Accelerating Large Language Model Inference with Self-Supervised Early Exits

Florian Valade
2024-07-30
Abstract:This paper presents a novel technique for accelerating inference in large, pre-trained language models (LLMs) by introducing early exits during inference. The computational demands of these models, used across a wide range of applications, can be substantial. By capitalizing on the inherent variability in token complexity, our approach enables selective acceleration of the inference process. Specifically, we propose the integration of early exit ''heads'' atop existing transformer layers, which facilitate conditional terminations based on a confidence metric. These heads are trained in a self-supervised manner using the model's own predictions as training data, thereby eliminating the need for additional annotated data. The confidence metric, established using a calibration set, ensures a desired level of accuracy while enabling early termination when confidence exceeds a predetermined threshold. Notably, our method preserves the original accuracy and reduces computational time on certain tasks, leveraging the existing knowledge of pre-trained LLMs without requiring extensive retraining. This lightweight, modular modification has the potential to greatly enhance the practical usability of LLMs, particularly in applications like real-time language processing in resource-constrained environments.
Computation and Language,Machine Learning
What problem does this paper attempt to address?
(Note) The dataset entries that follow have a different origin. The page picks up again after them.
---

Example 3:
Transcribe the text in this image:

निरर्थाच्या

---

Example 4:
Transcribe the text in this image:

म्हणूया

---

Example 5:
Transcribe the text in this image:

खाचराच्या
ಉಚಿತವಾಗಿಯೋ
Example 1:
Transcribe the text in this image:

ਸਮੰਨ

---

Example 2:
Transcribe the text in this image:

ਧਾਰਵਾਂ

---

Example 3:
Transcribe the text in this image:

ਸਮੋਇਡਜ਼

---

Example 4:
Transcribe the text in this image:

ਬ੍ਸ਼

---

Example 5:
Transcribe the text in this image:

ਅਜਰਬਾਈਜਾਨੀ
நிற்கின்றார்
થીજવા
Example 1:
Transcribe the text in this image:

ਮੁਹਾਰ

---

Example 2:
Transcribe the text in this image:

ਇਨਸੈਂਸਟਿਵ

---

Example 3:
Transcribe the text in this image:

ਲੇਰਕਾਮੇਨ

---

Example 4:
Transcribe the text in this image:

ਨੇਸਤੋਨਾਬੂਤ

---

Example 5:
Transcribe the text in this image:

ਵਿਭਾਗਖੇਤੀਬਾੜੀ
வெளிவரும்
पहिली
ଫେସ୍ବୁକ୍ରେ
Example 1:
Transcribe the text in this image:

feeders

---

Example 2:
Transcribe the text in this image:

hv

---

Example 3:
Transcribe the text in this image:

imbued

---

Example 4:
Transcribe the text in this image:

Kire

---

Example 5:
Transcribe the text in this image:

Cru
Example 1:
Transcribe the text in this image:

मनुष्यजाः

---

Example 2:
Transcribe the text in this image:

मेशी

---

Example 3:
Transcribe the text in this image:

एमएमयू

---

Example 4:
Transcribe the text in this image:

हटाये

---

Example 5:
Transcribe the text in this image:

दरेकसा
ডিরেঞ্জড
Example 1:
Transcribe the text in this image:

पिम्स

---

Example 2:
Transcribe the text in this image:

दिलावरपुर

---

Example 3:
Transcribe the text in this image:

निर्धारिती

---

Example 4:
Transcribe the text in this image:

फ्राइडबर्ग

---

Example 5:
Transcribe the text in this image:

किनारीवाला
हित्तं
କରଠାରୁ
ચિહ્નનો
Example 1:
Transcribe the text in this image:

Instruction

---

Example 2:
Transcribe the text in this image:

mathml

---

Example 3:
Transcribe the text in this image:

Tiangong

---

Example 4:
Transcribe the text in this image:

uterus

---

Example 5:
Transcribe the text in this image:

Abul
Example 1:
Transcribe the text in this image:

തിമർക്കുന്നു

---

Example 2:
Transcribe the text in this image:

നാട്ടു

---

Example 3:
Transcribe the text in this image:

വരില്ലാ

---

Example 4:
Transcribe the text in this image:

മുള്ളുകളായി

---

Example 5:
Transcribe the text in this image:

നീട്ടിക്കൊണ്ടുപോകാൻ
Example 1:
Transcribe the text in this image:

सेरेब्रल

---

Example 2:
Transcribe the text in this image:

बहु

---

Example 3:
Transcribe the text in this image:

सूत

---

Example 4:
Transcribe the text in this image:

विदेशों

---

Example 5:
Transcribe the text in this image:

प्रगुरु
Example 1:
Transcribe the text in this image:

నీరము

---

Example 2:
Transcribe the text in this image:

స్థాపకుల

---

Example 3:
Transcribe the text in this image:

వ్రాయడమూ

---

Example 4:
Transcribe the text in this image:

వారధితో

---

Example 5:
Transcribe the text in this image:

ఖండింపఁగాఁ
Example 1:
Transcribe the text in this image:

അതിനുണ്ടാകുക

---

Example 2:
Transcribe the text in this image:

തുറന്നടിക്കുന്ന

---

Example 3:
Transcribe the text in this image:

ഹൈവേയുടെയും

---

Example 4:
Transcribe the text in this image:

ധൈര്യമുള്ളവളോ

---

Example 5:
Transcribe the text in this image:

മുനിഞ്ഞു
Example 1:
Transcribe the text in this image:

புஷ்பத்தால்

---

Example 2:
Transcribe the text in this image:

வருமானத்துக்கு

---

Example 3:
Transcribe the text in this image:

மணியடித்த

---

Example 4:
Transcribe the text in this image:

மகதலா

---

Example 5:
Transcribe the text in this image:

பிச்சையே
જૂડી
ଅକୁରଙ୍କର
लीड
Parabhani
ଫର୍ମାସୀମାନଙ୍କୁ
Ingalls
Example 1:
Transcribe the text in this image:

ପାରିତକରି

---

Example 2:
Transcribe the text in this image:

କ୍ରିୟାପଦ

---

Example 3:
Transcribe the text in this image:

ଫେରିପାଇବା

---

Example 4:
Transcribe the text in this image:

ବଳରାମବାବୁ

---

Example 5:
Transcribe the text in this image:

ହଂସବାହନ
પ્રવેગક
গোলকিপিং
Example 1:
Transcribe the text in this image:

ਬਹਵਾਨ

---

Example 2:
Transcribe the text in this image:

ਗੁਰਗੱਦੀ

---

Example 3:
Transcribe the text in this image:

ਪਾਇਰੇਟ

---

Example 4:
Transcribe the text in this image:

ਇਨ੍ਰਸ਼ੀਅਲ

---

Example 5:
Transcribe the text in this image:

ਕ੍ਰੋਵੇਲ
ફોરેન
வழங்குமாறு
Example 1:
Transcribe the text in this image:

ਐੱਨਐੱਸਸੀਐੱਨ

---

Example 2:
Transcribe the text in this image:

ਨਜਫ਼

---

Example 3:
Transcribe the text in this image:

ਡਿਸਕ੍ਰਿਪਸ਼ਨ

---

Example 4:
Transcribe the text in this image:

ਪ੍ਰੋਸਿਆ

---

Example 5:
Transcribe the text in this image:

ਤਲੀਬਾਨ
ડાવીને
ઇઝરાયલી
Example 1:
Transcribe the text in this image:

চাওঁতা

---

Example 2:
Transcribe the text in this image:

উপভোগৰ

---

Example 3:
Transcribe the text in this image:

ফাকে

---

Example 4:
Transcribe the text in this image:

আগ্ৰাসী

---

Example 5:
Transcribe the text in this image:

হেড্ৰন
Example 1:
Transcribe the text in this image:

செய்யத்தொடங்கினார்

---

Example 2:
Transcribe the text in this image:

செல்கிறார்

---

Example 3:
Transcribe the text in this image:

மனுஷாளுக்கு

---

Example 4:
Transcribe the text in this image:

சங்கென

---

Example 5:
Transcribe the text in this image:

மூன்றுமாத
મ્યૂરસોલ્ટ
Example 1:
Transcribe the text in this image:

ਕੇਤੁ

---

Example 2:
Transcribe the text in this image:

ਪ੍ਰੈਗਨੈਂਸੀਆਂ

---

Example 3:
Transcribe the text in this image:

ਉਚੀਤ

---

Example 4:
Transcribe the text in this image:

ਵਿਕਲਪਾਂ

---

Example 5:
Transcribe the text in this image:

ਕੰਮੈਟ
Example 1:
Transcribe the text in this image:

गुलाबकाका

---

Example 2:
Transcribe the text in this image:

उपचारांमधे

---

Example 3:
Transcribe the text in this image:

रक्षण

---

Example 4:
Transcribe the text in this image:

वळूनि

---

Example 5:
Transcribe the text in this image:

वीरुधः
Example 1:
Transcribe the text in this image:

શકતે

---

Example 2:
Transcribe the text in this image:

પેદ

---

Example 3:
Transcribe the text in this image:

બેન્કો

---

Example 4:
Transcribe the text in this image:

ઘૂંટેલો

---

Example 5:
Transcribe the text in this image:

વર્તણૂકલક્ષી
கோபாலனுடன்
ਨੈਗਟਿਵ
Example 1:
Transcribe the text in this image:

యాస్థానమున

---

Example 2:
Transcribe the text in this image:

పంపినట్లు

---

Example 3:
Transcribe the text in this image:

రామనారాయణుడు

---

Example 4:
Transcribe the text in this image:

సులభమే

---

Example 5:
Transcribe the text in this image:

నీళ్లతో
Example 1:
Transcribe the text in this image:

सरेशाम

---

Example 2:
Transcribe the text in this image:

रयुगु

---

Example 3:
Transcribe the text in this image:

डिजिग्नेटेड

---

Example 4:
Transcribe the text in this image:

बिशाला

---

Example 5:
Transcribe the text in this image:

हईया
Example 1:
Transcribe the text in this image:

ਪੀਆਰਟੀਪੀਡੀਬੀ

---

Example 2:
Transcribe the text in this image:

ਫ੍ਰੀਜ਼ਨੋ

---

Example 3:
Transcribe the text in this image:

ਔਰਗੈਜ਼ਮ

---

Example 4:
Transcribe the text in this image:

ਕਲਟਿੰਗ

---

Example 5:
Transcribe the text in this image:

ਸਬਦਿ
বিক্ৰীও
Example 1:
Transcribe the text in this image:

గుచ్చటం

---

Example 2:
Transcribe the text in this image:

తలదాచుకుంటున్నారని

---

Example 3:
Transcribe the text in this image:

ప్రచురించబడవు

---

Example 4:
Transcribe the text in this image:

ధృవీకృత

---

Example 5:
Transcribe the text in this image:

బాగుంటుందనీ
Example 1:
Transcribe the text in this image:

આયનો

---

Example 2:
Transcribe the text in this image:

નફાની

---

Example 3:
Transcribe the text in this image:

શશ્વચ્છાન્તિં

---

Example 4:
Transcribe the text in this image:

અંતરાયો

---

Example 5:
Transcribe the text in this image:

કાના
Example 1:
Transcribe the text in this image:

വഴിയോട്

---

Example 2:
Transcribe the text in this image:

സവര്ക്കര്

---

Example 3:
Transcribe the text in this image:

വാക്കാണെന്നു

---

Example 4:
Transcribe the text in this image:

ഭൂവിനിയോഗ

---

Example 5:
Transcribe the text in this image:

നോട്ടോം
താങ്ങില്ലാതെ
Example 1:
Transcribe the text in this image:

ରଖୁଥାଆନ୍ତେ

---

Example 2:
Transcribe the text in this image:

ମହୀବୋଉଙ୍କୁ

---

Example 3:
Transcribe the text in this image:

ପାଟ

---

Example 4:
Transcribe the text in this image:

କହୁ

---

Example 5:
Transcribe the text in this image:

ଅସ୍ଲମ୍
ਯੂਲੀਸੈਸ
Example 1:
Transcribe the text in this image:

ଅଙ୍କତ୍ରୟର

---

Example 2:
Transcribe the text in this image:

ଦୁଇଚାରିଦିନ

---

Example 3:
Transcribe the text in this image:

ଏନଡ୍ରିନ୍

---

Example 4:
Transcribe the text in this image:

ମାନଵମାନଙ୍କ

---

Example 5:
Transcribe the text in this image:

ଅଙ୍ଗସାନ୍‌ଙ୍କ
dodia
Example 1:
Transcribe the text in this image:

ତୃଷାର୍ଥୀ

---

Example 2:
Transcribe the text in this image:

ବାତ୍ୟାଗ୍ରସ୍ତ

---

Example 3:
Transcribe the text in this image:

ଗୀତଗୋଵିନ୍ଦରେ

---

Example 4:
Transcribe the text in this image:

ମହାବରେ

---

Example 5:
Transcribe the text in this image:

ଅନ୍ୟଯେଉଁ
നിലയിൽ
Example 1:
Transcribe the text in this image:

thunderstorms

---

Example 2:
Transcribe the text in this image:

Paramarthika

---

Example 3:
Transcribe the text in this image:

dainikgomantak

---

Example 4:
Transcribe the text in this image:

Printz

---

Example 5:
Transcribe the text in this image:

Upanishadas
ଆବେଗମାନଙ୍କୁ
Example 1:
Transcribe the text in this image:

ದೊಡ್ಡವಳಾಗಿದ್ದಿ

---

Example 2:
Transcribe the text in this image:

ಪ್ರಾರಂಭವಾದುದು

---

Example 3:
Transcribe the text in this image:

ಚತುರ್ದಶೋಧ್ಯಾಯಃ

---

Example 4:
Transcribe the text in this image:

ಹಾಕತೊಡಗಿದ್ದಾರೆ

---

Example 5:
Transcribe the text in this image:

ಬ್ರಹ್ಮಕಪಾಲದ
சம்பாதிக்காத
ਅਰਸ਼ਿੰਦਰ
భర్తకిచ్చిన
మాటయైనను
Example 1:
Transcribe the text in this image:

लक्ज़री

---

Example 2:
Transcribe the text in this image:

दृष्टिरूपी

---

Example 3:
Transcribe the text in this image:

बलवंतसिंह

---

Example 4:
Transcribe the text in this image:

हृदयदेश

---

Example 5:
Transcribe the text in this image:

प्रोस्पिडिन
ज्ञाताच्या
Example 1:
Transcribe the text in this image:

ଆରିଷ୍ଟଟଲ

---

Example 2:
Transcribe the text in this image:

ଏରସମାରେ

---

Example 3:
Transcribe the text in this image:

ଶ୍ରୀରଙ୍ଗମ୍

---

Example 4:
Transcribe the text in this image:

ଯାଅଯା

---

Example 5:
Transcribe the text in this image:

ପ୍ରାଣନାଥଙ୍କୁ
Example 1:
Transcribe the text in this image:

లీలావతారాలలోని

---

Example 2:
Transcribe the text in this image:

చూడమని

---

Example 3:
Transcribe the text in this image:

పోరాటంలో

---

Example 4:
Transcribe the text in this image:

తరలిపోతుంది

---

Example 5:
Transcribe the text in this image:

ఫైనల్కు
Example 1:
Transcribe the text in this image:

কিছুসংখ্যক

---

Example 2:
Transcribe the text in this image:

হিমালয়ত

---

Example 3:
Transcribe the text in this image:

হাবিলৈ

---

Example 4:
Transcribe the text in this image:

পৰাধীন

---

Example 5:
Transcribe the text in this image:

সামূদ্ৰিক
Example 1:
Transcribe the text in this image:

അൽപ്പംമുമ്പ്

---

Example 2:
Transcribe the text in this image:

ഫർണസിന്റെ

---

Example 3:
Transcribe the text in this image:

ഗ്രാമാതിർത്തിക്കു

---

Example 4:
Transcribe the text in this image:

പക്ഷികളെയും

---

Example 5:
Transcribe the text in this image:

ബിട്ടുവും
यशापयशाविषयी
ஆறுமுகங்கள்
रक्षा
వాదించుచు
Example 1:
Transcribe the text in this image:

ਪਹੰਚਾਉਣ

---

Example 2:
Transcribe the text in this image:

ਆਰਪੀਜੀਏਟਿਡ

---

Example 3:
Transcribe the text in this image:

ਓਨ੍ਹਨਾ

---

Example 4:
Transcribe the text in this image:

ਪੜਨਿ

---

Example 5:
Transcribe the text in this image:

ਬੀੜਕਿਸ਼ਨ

The paper attempts to address the problem of accelerating the inference process in large pre-trained language models (LLMs). Specifically, the paper proposes a novel technique to reduce computational costs by introducing an "early exit" mechanism during the inference process. Although large language models perform excellently in natural language processing (NLP) tasks, their enormous computational demands often require powerful server infrastructure support, which limits local applications and brings about privacy issues and high costs. To address these problems, the paper presents the following contributions: 1. **Lightweight Modular Enhancement**: Integrating early exit mechanisms into existing pre-trained language models, with these exit points strategically placed within the model and trained in a self-supervised manner, using the model's own outputs as training targets. 2. **Dynamic Threshold Setting**: Proposing a new method to determine when to apply early exit during inference. This includes generating a calibration set and establishing confidence thresholds in a self-supervised manner. These thresholds allow the model to decide whether to continue processing based on the confidence level of each step's prediction. This approach not only improves the efficiency of LLMs but also maintains the accuracy and completeness of the model outputs, making it particularly suitable for environments requiring real-time processing capabilities and limited resources. In summary, the paper aims to enhance the inference speed of large language models through a flexible and adaptive method without sacrificing their accuracy.